> **ABOUT THIS EXERCISE**
Scan the records below for the line with "Figure 7. Ternary" and the line with "Figure 3. Di ff", and retype that range exactly, both ends included, pictures excepted.

> **AVAILABLE DATA**
□ □ □

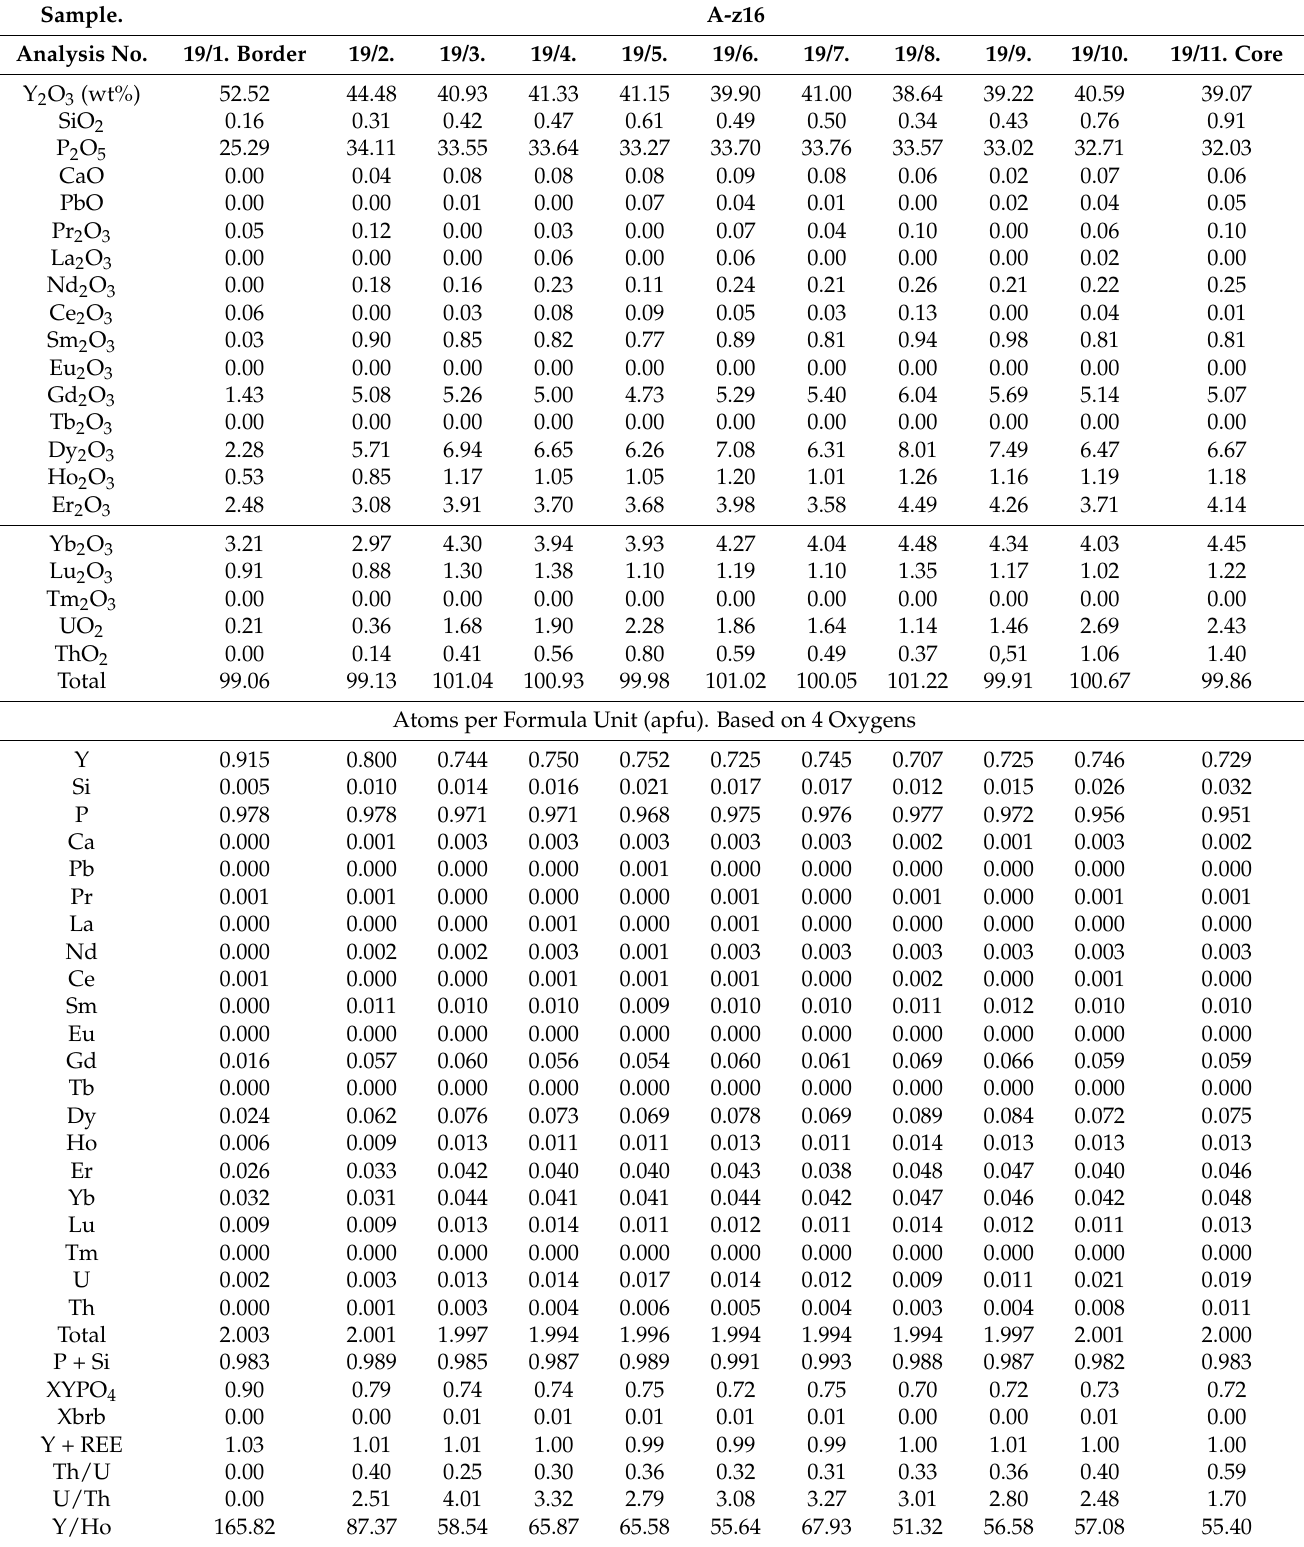
Table 3. Variability of zonal xenotime chemistry along the study profile. EMP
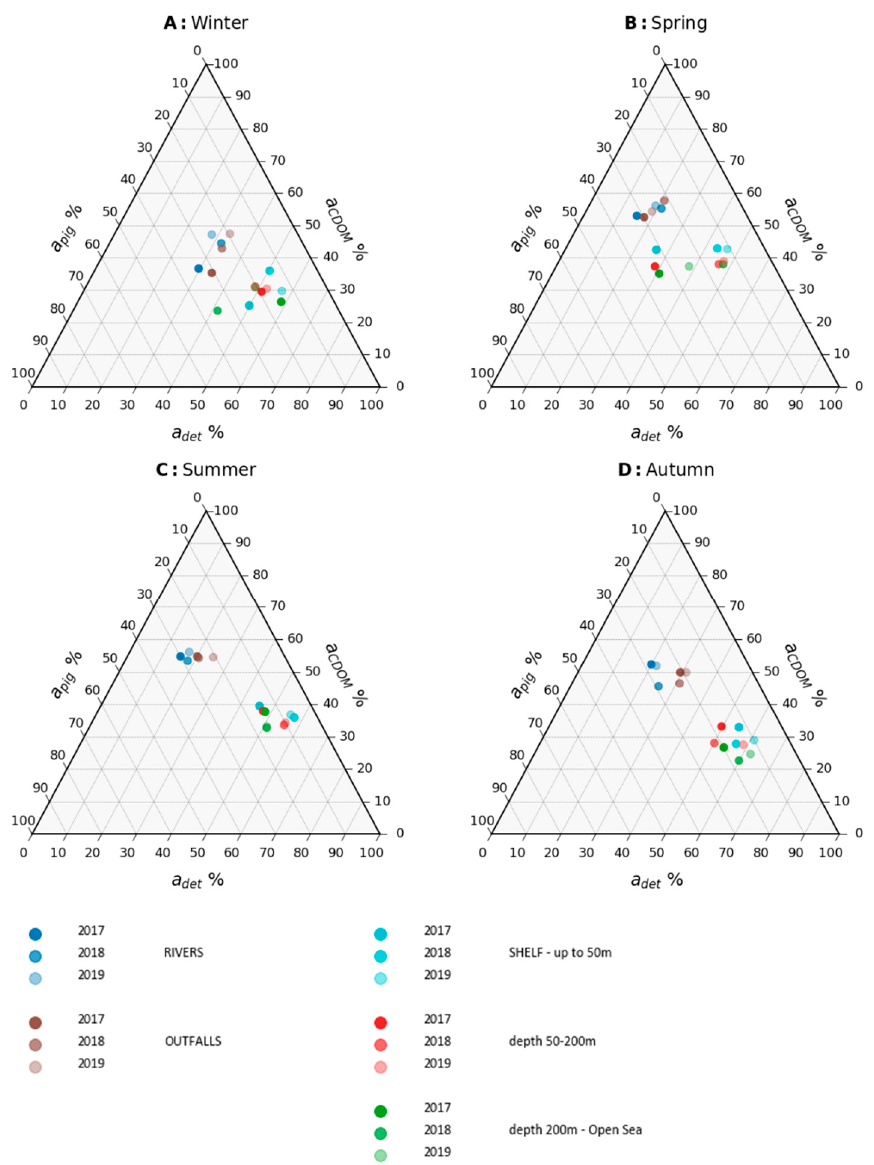
Figure 7. Ternary diagrams of the seasonal and annual means for all five groups. The percent contribution of each of the three IOPs to the total absorption at 443 nm is plotted on the three axes. The mean value of each group is plotted for each of the years 2017–2019. The legend below gives the color code for each group and year.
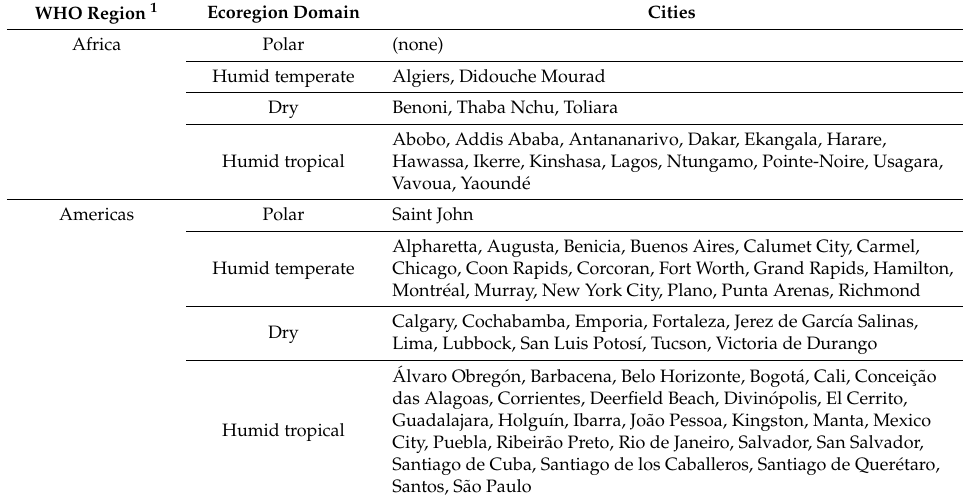
Table 1. List of SHUE cities by WHO region and Bailey’s ecoregion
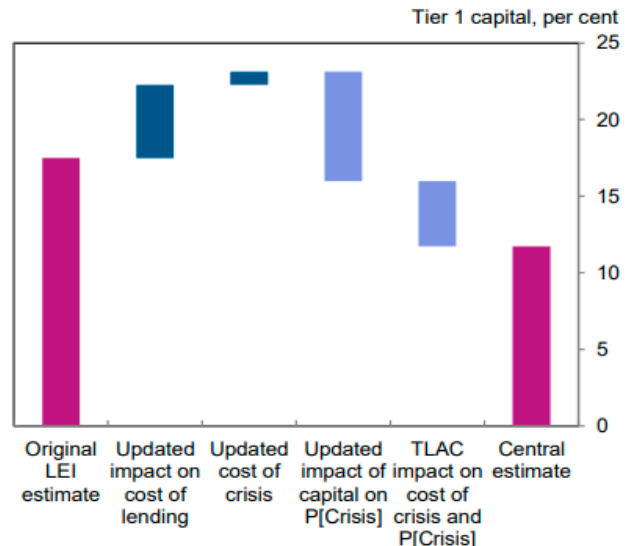
Figure 3. Di ff erence between the BCBS study and the BoE’s central Figure 3. Difference between the BCBS study and the BoE’s central estimate.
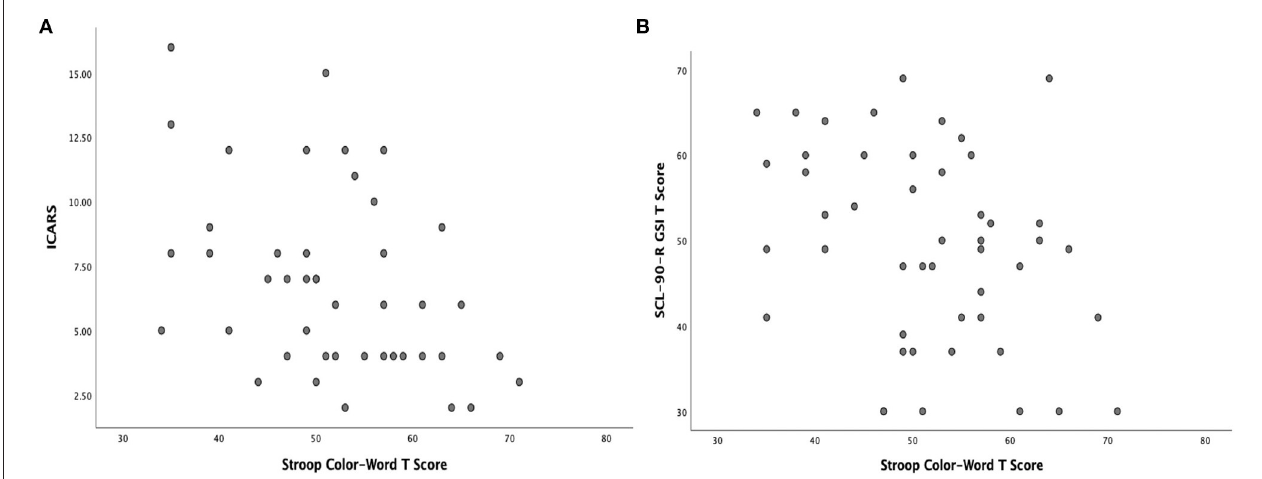
FIGURE 1 | (A) Scatterplots illustrating significant relationship between Stroop Color-Word t-score and ICARS Total score and (B) Scatterplots illustrating a significant relationship between Stroop Color-Word t-score and SCL-90-R Global Severity Index (GSI) t-score.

□ □ □

> **SOLUTION FOR THIS PROBLEM**
Figure 7. Ternary diagrams of the seasonal and annual means for all five groups. The percent contribution of each of the three IOPs to the total absorption at 443 nm is plotted on the three axes. The mean value of each group is plotted for each of the years 2017–2019. The legend below gives the color code for each group and year.
Table 1. List of SHUE cities by WHO region and Bailey’s ecoregion
Figure 3. Di ff erence between the BCBS study and the BoE’s central Figure 3. Difference between the BCBS study and the BoE’s central estimate.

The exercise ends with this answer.